Aetna, which acquired popular mobile health app iTriage last year, has since added a number of new features and beefed up existing ones, as planned. Aetna showed off the relaunched iTriage app at an event in New York City last week as well as at the South By South West Interactive event in Austin, Texas this week. The new features and content were made possible by partnerships with Vitals and Harvard Medical School's InteliHealth.
The original iTriage app was designed and developed by two Denver-based ER doctors. It aimed to help consumers make better healthcare decisions by providing relevant medical info, transparency around quality, and info and access to local healthcare facilities. As of August 2011 the app included more than 1,000 medication listings and what was described as at the time "an updated provider search function".
The latest version of the iTriage app includes another update for the provider search function. Users can now search for providers based on ratings -- thanks to the Vitals partnership. Providers can also be sorted by gender, languages spoken, years of experience, and distance from the consumer's house or office.
The relaunched iTriage also sends news and alerts to its users as well as updated content for a number of additional diseases and average cost data, thanks to Aetna's partnership with HMS' InteliHealth.

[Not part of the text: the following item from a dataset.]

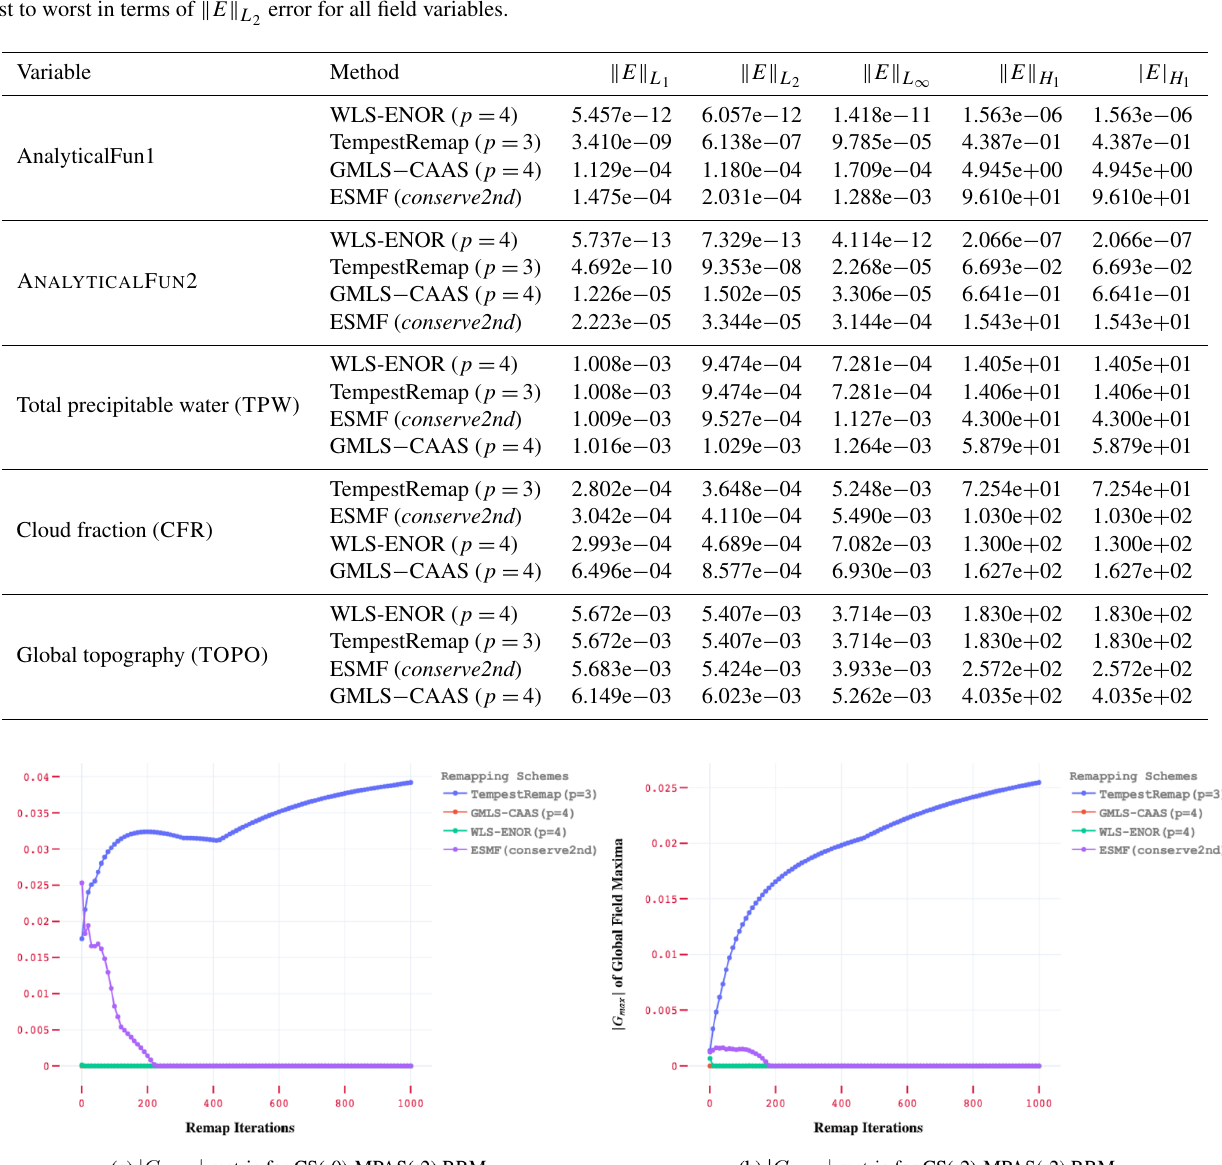
Figure 13. | G max | metric for the CFR field on CS-MPAS RRM with (a) coarse to fine and (b) fine to fine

iTriage has also been due to add appointment booking for some time: It acquired AppointmentCity.com last year months before MobiHealthNews broke the news that Aetna had acquired it. The addition of appointment booking could pit iTriage up against cash-flush appointment booking company ZocDoc. With iTriage users can book appointment for physicians who can best address their symptoms, according to Aetna.
While many of these updates were fairly obvious, expected, or minor, the addition of prescription refill reminders is an interesting departure. If built out, this function could be used for much, much more.